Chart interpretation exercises
[Start of section]
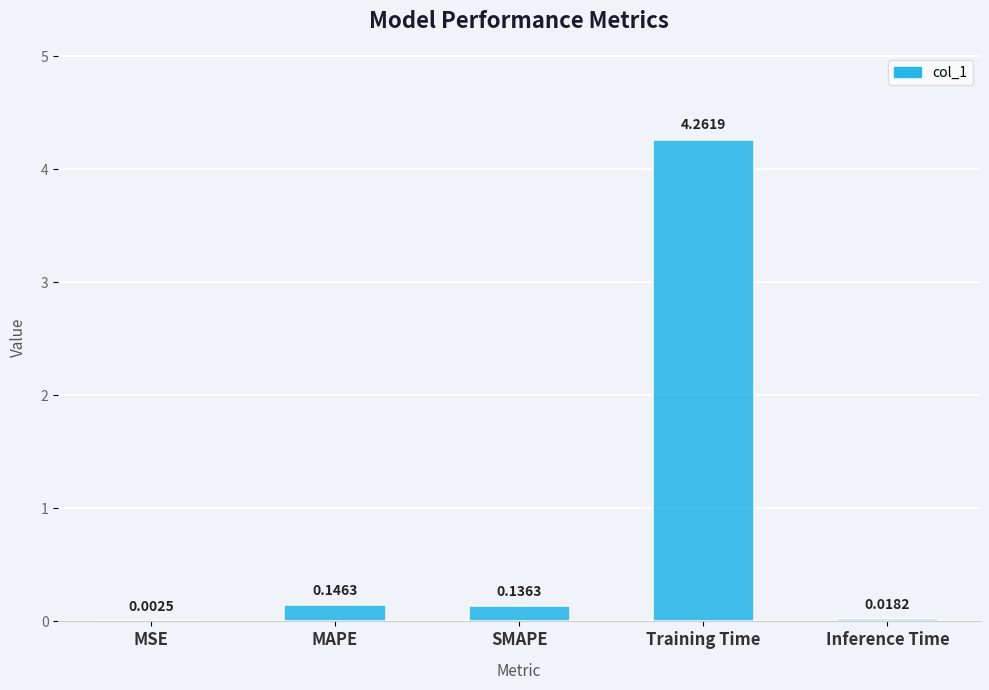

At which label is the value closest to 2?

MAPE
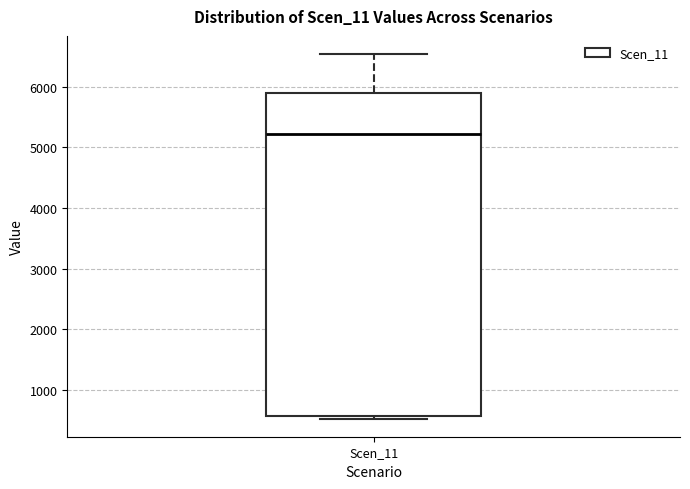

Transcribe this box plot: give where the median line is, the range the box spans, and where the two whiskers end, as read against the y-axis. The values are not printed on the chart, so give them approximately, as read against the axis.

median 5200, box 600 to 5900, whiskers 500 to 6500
[End of section]
* _What is expected_
Write out all the lines above word for word, leaving out the pictures.

* _Written response_
At which label is the value closest to 2?

MAPE

Transcribe this box plot: give where the median line is, the range the box spans, and where the two whiskers end, as read against the y-axis. The values are not printed on the chart, so give them approximately, as read against the axis.

median 5200, box 600 to 5900, whiskers 500 to 6500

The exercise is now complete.